Suivaient plusieurs grandes voitures chargées de jouets de toutes sortes. Pas n’est besoin de dire que cette procession nouveau genre avait attiré plusieurs milliers de personnes et un nombre encore plus considérable d’enfants, en face des magasins Paquet et sur le parcours de la procession.

Voilà une date capitale pour qui voudra, un jour, faire l’histoire du Père Noël au Québec. C’est là la toute première description d’un Père Noël parcourant les rues d’une ville, non seulement à Québec mais au Québec. À Montréal, le premier défilé du Père Noël, organisé par la maison Eaton, se tiendra en 1925, dix-neuf ans plus tard. Voir http://www.culture.gouv.fr/culture/noel/franc/defile.htm

Ci-haut, la gravure du Père Noël est celle apparaissant dans le journal montréalais La Patrie, le 2 décembre 1901. Je ne connais pas de photographie de ce Père Noël dans les rues de Québec en 1906. Peut-être s’en trouve-t-il dans quelques fonds de famille. Prière de vous manifester si vous en avez une sous la main; nous pourrions tous nous en réjouir.

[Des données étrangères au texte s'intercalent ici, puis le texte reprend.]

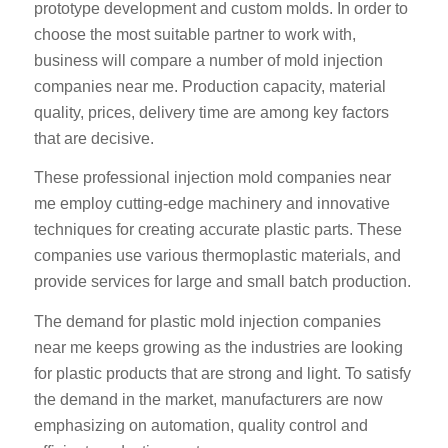
prototype development and custom molds. In order to
choose the most suitable partner to work with,
business will compare a number of mold injection
companies near me. Production capacity, material
quality, prices, delivery time are among key factors
that are decisive.
These professional injection mold companies near
me employ cutting-edge machinery and innovative
techniques for creating accurate plastic parts. These
companies use various thermoplastic materials, and
provide services for large and small batch production.
The demand for plastic mold injection companies
near me keeps growing as the industries are looking
for plastic products that are strong and light. To satisfy
the demand in the market, manufacturers are now
emphasizing on automation, quality control and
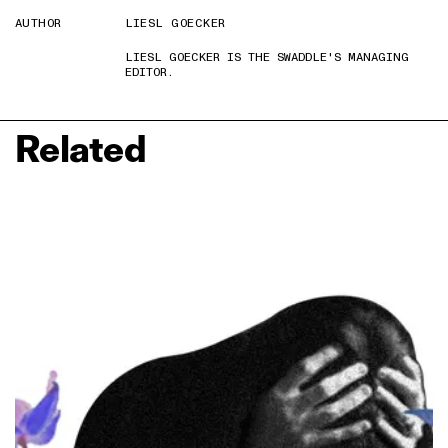
AUTHOR
LIESL GOECKER
LIESL GOECKER IS THE SWADDLE'S MANAGING
EDITOR.
Related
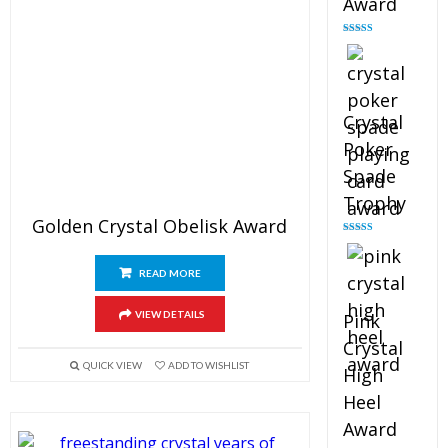
Award
Rated
4.88
out of 5
Crystal
Poker
Spade
Trophy
Golden Crystal Obelisk Award
Rated
4.88
out of 5
READ MORE
VIEW DETAILS
Pink
Crystal
QUICK VIEW
ADD TO WISHLIST
High
Heel
Award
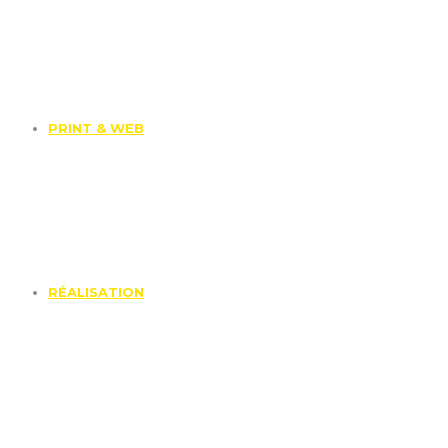
PRINT & WEB
RÉALISATION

Par ailleurs, il m’a été donné de faire l’histoire du Carnaval de Québec en 2003. Parfois, je me dis que les organisateurs du carnaval, dès le départ en 1955, se sont inspirés de ce fait pour décider de promener Bonhomme Carnaval dans les rues de la ville. Mais jamais je n’ai trouvé de preuve à ce sujet dans les archives, pourtant fort riches, du Carnaval de Québec.